Computer Science Graduate Seminar

Thuesday, June 28, 2022, 10:00am

Interpreting Black-Box Machine Learning Models with Decision Rules and Knowledge Graph Reasoning



Machine learning (ML) algorithms are increasingly used to solve complex problems. However, due to high non-linear and higher-order interactions between features, complex ML models become black-box methods - which means it is not known how certain predictions are made.  This may not be acceptable in many situations (e.g., in clinical situations where AI may significantly impact human lives). With the EU GDPR explainability has not only become a desirable property of AI but also a legal requirement. An interpretable ML model can outline how input instances are mapped into certain outputs by identifying statistically significant features. Literature pointed out that complex ML models tend to be less interpretable, showing a trade-off between accuracy and interpretability. This thesis aims to improve the interpretability and explainability of black-box ML models without sacrificing significant predictive accuracy.  As a starting point, using a black-box multimodal neural network, representation learning is performed on multimodal data in order to use the learned representation for the classification task.  To improve the interpretability of the learned black-box model, different interpretable ML methods such as probing, perturbing, and model surrogation techniques are applied. An interpretable surrogate model is trained to approximate the behavior of the back-box model. The surrogate model is used to generate explanations in terms of decision rules and counterfactuals.

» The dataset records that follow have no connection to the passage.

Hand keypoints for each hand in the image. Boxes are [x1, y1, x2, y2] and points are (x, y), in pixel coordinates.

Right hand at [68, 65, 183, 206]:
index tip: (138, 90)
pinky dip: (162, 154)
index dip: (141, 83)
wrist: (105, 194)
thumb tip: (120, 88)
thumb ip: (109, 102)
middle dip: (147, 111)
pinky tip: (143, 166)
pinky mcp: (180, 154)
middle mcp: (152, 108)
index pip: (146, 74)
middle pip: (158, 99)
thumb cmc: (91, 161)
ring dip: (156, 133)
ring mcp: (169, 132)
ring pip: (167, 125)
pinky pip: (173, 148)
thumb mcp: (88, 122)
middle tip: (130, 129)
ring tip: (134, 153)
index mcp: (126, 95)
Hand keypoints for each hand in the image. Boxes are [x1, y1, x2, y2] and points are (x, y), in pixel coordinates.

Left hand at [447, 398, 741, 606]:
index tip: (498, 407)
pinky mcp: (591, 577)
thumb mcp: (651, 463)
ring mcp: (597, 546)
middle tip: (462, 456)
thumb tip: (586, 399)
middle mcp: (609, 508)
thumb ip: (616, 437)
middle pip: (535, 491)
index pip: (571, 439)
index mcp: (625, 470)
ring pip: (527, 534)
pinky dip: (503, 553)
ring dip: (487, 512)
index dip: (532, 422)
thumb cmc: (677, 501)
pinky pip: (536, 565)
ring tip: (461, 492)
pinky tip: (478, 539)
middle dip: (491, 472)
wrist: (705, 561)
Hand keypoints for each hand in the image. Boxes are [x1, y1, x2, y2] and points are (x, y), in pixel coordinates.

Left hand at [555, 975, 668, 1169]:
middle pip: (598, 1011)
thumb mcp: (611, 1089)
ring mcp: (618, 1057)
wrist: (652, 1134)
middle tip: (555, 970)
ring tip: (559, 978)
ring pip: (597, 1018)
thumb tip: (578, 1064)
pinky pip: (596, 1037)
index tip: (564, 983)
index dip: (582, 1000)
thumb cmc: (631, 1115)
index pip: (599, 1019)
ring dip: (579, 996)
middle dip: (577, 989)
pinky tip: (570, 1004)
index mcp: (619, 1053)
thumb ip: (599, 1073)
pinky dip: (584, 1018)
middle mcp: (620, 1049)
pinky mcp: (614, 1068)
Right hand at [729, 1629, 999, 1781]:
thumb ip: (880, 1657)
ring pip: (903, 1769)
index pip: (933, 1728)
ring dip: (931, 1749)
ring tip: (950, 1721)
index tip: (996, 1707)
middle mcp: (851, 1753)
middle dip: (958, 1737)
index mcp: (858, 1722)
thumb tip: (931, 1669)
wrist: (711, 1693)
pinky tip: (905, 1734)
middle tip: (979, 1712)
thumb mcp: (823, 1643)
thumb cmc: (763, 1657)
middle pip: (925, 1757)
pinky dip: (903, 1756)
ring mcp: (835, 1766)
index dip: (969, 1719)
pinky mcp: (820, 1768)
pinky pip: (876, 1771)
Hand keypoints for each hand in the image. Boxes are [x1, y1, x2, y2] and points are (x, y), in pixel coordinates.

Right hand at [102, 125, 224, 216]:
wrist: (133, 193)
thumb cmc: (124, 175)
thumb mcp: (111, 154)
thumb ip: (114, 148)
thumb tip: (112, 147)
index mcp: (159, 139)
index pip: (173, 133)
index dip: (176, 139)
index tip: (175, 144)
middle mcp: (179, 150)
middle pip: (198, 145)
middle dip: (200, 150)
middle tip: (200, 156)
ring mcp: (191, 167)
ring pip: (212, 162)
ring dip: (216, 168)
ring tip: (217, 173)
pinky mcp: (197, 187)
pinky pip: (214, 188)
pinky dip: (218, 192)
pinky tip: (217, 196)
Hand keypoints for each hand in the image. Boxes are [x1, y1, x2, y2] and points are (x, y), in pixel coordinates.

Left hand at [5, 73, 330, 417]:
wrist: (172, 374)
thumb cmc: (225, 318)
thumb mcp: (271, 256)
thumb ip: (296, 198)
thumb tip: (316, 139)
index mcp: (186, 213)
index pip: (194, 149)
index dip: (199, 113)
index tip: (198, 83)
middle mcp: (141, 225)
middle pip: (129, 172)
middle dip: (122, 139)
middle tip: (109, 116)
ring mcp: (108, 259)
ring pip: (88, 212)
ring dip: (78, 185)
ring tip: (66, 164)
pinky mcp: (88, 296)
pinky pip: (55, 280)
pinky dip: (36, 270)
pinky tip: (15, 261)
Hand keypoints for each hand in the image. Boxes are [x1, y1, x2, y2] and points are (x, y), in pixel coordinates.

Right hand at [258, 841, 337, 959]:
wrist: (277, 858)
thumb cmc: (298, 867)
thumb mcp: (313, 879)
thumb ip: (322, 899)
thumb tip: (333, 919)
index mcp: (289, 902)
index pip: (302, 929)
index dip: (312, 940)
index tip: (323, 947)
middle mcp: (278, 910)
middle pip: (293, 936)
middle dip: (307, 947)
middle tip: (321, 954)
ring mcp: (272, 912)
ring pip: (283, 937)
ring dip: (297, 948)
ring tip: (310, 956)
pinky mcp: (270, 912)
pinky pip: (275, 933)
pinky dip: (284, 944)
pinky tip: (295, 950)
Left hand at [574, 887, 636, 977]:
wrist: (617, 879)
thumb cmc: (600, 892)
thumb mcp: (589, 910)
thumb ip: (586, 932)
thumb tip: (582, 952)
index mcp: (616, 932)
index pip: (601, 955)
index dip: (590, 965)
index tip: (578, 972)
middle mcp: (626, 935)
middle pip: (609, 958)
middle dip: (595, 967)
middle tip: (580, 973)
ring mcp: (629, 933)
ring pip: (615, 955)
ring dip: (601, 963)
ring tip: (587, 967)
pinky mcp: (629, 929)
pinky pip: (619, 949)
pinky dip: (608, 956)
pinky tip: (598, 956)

To add symbolic reasoning capability to the black-box model, a domain-specific knowledge graph (KG) is constructed by integrating knowledge and facts from scientific literature. A semantic reasoner is then used to validate the association of significant features with different classes based on relations it learned from the KG. Evidence-based decision rules are generated by combining the reasoning with the predictions from the black-box model. The quantitative evaluation shows that the proposed approach achieves an average accuracy of 96.25% on the test dataset. It can also provide human-interpretable explanations of the decisions in the form of counterfactual rules and evidence-based decision rules. The quality of the explanations is evaluated in terms of comprehensiveness and sufficiency.


The computer science lecturers invite interested people to join.